Stop Using QtWebKit

Today, WebKit in Linux operating systems is much more secure than it used to be. The problems that I previously discussed in this old, formerly-popular blog post are nowadays a thing of the past. Most major Linux operating systems now update WebKitGTK and WPE WebKit on a regular basis to ensure known vulnerabilities are fixed. (Not all Linux operating systems include WPE WebKit. It’s basically WebKitGTK without the dependency on GTK, and is the best choice if you want to use WebKit on embedded devices.) All major operating systems have removed older, insecure versions of WebKitGTK (“WebKit 1”) that were previously a major security problem for Linux users.
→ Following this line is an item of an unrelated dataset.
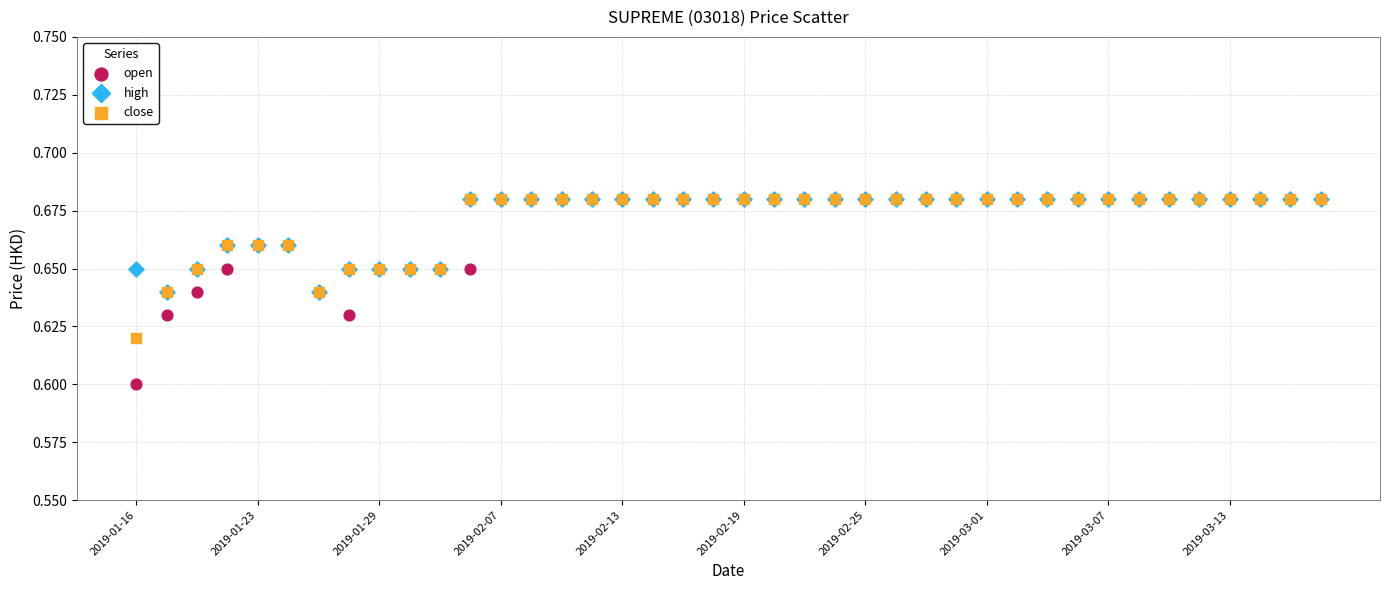

What are all the series names shown in the legend?

open, high, close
And today WebKitGTK and WPE WebKit both provide a webkit_web_context_set_sandbox_enabled() API which, if enabled, employs Linux namespaces to prevent a compromised web content process from accessing your personal data, similar to Flatpak’s sandbox. (If you are a developer and your application does not already enable the sandbox, you should fix that!)

Unfortunately, QtWebKit has not benefited from these improvements. QtWebKit was removed from the upstream WebKit codebase back in 2013. Its current status in Fedora is, unfortunately, representative of other major Linux operating systems. Fedora currently contains two versions of QtWebKit:

  • The qtwebkit package contains upstream QtWebKit 2.3.4 from 2014. I believe this is used by Qt 4 applications. For avoidance of doubt, you should not use applications that depend on a web engine that has not been updated in eight years.
  • The newer qt5-qtwebkit contains Konstantin Tokarev’s fork of QtWebKit, which is de facto the new upstream and without a doubt the best version of QtWebKit available currently. Although it has received occasional updates, most recently 5.212.0-alpha4 from March 2020, it’s still based on WebKitGTK 2.12 from 2016, and the release notes bluntly state that it’s not very safe to use. Looking at WebKitGTK security advisories beginning with WSA-2016-0006, I manually counted 507 CVEs that have been fixed in WebKitGTK 2.14.0 or newer.
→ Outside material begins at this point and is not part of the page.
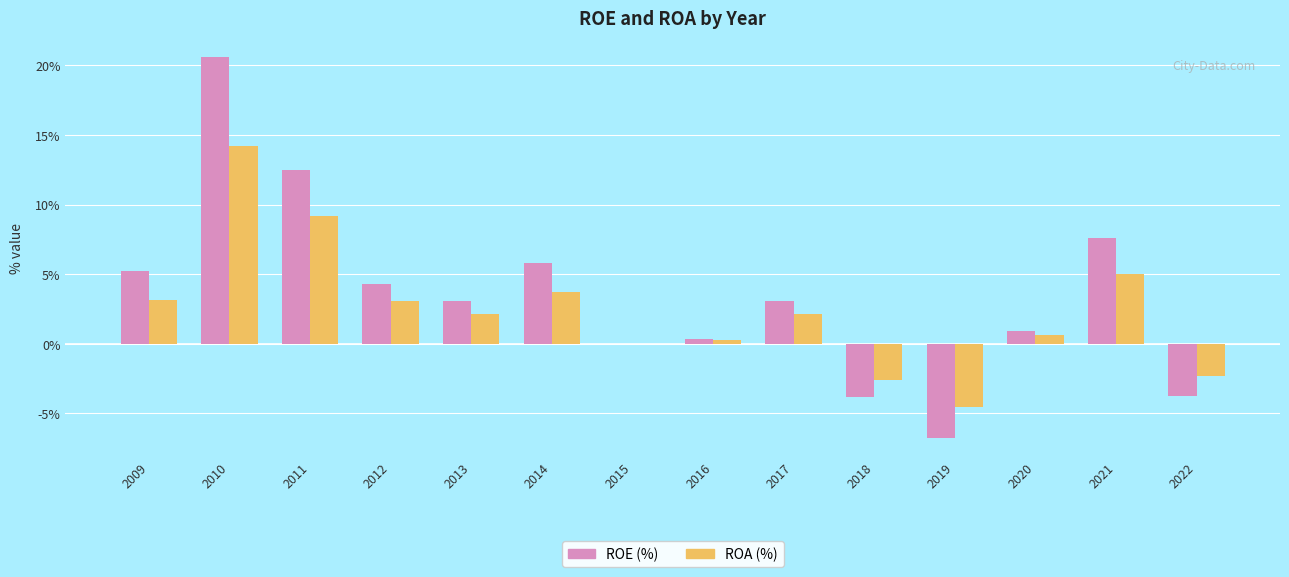

What is the spread (max minus min) of values at 2019?

2.2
These CVEs are mostly (but not exclusively) remote code execution vulnerabilities. Many of those CVEs no doubt correspond to bugs that were introduced more recently than 2.12, but the exact number is not important: what’s important is that it’s a lot, far too many for backporting security fixes to be practical. Since qt5-qtwebkit is two years newer than qtwebkit, the qtwebkit package is no doubt in even worse shape. And because QtWebKit does not have any web process sandbox, any remote code execution is game over: an attacker that exploits QtWebKit gains full access to your user account on your computer, and can steal or destroy all your files, read all your passwords out of your password manager, and do anything else that your user account can do with your computer. In contrast, with WebKitGTK or WPE WebKit’s web process sandbox enabled, attackers only get access to content that’s mounted within the sandbox, which is a much more limited environment without access to your home directory or session bus.
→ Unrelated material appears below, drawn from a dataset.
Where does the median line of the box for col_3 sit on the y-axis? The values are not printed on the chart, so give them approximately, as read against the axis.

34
In short, it’s long past time for Linux operating systems to remove QtWebKit and everything that depends on it. Do not feed untrusted data into QtWebKit. Don’t give it any HTML that you didn’t write yourself, and certainly don’t give it anything that contains injected data. Uninstall it and whatever applications depend on it.

Update: I forgot to mention what to do if you are a developer and your application still uses QtWebKit. You should ensure it uses the most recent release of QtWebEngine for Qt 6. Do not use old versions of Qt 6, and do not use QtWebEngine for Qt 5.